Christmas, jingle bells and kissing under the mistletoe might go together, but in the Aussie bush up our way Mistletoe is a killer.
Spy a dead or dying tree and invariably a quick search reveals the culprit as a mistletoe branch that somehow drains the tree of all its nutrients and so the tree itself dies.
The nearest of the four stately Yellow Box eucalypts overlooking our new house dam had a huge, prospering mistletoe branch that we’d not noticed until the dam went in. Not only did it worry us, it also spoiled the view.
But 10 metres of the ground above a steeply sloping bank, a ladder just wouldn’t reach.
Ros’s bridesmaid Sue Wilson from Tamworth called in yesterday and suggested throwing a rope over it and breaking off the branch. Why hadn’t we thought of that! And yes it worked.
So of course the joke goes…
Stand JR under the mistletoe and you might want to kiss the more attractive mistletoe instead.
Early Saturday morning visitors greeted me with “Do you work here?

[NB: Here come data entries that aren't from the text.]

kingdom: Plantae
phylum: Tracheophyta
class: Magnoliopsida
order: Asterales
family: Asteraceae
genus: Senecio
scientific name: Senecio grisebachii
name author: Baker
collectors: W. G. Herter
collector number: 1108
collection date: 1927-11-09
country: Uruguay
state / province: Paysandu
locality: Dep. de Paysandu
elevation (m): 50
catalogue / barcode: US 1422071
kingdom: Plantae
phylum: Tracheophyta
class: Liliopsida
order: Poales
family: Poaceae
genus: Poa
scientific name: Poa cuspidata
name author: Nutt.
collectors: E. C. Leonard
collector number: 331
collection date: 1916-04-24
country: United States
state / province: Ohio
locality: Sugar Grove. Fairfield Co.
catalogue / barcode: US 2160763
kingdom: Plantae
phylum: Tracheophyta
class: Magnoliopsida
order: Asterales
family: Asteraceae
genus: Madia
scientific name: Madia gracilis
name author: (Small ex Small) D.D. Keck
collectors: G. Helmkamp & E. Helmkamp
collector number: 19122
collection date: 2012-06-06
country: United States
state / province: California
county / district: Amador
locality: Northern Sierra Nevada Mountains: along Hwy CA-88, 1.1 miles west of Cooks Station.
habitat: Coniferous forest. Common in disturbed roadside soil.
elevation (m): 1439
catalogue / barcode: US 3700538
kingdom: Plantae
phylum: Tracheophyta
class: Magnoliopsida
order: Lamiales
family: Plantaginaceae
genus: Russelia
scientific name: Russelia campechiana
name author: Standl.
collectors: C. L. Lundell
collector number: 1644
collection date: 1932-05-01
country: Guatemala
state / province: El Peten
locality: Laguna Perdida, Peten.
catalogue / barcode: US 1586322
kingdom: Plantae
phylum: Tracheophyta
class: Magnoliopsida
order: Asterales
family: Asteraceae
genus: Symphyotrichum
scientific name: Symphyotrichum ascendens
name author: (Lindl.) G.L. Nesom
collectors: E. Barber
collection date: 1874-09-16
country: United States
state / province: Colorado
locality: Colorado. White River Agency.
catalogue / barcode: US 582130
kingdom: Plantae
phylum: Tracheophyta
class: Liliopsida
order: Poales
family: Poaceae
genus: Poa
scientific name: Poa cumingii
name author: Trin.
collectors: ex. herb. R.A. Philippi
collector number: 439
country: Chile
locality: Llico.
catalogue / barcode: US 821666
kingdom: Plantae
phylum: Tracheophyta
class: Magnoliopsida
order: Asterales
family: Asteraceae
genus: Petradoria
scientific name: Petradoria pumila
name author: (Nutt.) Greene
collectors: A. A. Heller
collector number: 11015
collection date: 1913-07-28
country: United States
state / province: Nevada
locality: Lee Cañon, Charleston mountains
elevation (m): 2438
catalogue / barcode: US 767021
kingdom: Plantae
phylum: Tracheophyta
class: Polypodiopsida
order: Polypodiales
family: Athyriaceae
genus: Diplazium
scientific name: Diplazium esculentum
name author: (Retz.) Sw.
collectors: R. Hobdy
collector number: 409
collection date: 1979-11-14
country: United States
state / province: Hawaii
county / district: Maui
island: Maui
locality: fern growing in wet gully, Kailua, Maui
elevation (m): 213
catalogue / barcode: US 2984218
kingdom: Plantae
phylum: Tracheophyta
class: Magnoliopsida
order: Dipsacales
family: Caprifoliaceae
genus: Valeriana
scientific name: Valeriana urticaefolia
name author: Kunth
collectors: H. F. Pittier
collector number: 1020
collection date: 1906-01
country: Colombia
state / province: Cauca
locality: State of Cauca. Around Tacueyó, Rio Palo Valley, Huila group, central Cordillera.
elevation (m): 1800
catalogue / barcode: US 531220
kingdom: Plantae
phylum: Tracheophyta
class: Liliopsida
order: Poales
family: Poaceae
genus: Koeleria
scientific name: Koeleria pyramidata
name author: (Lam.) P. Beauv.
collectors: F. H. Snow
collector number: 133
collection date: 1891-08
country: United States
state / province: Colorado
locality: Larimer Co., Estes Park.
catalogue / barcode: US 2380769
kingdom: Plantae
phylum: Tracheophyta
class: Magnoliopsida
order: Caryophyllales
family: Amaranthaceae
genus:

Do you manage it?”
Carting a small water tank on the back of my Toro buggy for plant watering, I guess I didn’t look too impressive.
When I responded: “In fact we own it…” surprised looks from our visitors gave way to a description of being at Adelaide Oval last week and while tuned in to the ABC, watching Chris Rogers and Gerard Whately doing the roof-climb of the stands to do their broadcast.
Soon I learned they were family of a wedding that afternoon at the nearby Flowerdale Estate – and I told them the bride Sara had sounded us out for a bit of cricket before the 4pm wedding, but in the end couldn’t quite pull it together.
Instead we’ve got a Buck’s day for a different group going on. The 3o-ish groom is getting married in Singapore soon to a long-term girlfriend, so 20 of his mates were sending him off at the VG in style.
“We’d thought of paint-ball, going to the races, and then a cycling tour up the Great Victoria Rail track from Tallarook to Mansfield, but wanted something simpler.
“When the thought of cricket came up, we discovered most guys had played just backyard cricket, but were keen to try it”, Ryan commented.
So they dressed for it, borrowing ‘whites’ from friends, and as the cricket started, so was the spit fired up, the music turned on (not too loud thankfully), and eskies positioned adroitly at square leg.
By the laughter, fielding spills, chat and sledging, they look to be enjoying themselves.
Pretty good pink-ball test, huh? Brought back a few memories for us too..
Just as Ros Rogers would shut her eyes to every ball as son Chris faced up in his test matches, she got the same amount of nervous – and did just the same – for the Queensland youngster Matt Renshaw.
Few debut batsman have ever faced a sterner test – having to bat with just 12 overs to go on Day 1 with the opposition throwing the kitchen sink at the openers; and batting under lights when the new pink ball is supposed to wobble and seam all over the place.
He’s a bit gawky is Renshaw with elbows and knees jutting all over the place, but what a great job he did in surviving to stumps. If Steve Smith had to go in and got out in the gloaming, then a ‘nil-3’ whitewash was a much more likely scenario than the eventual Aussie win.
Ros and I are both pretty uncomfortable with heights, so Chris being conned into commentating from the top of the stand didn’t exactly thrill us. Good pic though.
Back here at the Village Green, the oval and pavilion have never looked better after our best-ever winter and spring rains. We lost just one day’s cricket through wet weather, and the pitch had excellent bounce, pace and carry. We’ve been able to stripe the ground Adelaide Oval –style – and the roses are in full bloom, especially the ‘Greg Chappell’ orange ones and the ‘Sir Donald Bradman’ bank that are the colour of cricket balls. The pink ‘Jane McGrath’s’ are also doing well.
We’ve a “Buck’s Weekend” booking in our bunkhouse this weekend with 16 or so guys extra keen to get out on the Oval.
Our Friday night cafés are increasingly popular with the locals and quite a few people from towns 30-40kms away – Kilmore, Seymour, Broadford Flowerdale and Yea – are coming out to sample Ros’s home-cooking, and sit on the balcony with a cool ale or glass of wine as the sun sets.